Termination begins when a stop codon (UAA, UAG, or UGA) appears in the A site. Since there are no tRNAs with anticodons complementary to stop codons, a release factor binds to the A site instead. The release factor uses GTP to help cleave the bond between the polypeptide and the tRNA in the P site, freeing the newly synthesized polypeptide. Finally, the ribosomal subunits, release factor, and mRNA dissociate, completing the process of translation.

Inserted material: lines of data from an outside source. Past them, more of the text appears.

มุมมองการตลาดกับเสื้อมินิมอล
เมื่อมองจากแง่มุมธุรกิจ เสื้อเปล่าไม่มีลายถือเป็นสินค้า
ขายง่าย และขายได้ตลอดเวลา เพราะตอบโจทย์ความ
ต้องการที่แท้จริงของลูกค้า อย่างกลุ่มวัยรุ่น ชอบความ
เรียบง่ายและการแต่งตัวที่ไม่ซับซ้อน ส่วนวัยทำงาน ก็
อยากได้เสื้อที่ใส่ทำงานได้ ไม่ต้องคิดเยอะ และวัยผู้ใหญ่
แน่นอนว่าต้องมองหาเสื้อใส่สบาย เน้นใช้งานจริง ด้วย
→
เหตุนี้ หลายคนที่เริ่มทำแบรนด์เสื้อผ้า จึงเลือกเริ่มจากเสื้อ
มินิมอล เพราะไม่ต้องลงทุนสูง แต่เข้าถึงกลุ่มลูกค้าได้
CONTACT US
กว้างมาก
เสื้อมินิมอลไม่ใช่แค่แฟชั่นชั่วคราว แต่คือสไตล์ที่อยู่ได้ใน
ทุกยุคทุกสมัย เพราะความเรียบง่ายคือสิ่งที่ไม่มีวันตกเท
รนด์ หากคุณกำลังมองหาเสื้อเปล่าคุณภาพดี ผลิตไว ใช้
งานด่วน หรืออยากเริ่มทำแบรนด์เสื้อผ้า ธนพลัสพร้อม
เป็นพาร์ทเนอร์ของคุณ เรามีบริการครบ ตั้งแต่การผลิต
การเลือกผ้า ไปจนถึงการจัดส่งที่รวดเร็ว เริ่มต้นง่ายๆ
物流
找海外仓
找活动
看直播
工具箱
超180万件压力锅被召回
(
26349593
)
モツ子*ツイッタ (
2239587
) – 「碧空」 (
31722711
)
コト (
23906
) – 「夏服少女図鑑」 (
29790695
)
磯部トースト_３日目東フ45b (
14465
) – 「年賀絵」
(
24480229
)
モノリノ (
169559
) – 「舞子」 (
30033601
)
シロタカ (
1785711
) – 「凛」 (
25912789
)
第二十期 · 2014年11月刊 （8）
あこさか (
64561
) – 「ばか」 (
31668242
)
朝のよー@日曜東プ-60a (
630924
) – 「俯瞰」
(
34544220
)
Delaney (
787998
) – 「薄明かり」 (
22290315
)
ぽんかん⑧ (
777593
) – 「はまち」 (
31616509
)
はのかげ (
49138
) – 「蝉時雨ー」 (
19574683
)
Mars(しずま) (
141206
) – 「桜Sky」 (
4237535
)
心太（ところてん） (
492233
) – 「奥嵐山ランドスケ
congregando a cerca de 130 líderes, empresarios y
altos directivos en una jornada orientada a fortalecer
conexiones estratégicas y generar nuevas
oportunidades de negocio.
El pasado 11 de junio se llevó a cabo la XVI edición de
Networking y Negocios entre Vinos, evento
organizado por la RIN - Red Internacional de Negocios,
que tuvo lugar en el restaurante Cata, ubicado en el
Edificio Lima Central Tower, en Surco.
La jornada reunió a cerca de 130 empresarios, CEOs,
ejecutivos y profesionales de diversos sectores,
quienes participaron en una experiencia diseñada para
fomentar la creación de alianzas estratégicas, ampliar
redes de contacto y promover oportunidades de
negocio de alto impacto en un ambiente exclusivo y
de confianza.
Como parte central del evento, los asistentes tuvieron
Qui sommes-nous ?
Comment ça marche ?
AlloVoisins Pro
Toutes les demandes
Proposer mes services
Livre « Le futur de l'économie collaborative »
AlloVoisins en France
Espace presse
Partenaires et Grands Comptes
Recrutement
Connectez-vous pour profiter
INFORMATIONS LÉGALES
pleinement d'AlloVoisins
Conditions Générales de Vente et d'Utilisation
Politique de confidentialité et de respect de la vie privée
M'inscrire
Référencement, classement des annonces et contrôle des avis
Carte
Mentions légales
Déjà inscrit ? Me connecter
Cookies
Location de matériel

Termination requires the hydrolysis of a GTP molecule.
Diagram:
Transcription Process:
Translation Process: Codons and Ribosomal Sites
[Illustration showing ribosomal sites (A, P, E) and polypeptide elongation.]
Conclusion:
Transcription and translation are crucial for gene expression, converting genetic information into functional proteins.
7. Mutations
Mutations- changes in the genetic material of a cell
Point mutations- are chemical changes in just one base pair of a gene
Types
Base pair Deletion or insertions
Base pair substitutions
Silent Mutation- Codon has changed but we have the same amino acid
No effect on polypeptide
Shows the positive side of redundancy in genetic code
Missense Mutation- middle nucleotide changed, causing amino acid to change
May or may not have effect on protein
Sickle cell affects only one change in amino acid
Nonsense Mutation- single base pair changed that causes codon to become a stop codon
More severe → could have tiny polypeptide that does nothing if stop codon happens during the beginning
Frameshift Mutation- base pair addition or deletion → changes reading frame → them everything is being shifted
Shifts everything so amino acids after it are changing
Other Frameshift Mutations
ex) Frameshift leading to nonsense mutation
2 base pairs missing → codes for a stop codon
* add or delete three base pairs does not change the whole thing, you just add an amino acid or loose one
Conclusion:
Mutations are changes in the genetic material that can affect protein synthesis and function in various ways. Point mutations, such as substitutions, deletions, or insertions, can lead to silent (no effect), missense (amino acid change), or nonsense mutations (premature stop codons). Frameshift mutations, caused by insertions or deletions that alter the reading frame, can significantly disrupt protein structure. While some mutations are neutral or even beneficial, others can result in severe consequences, such as genetic disorders.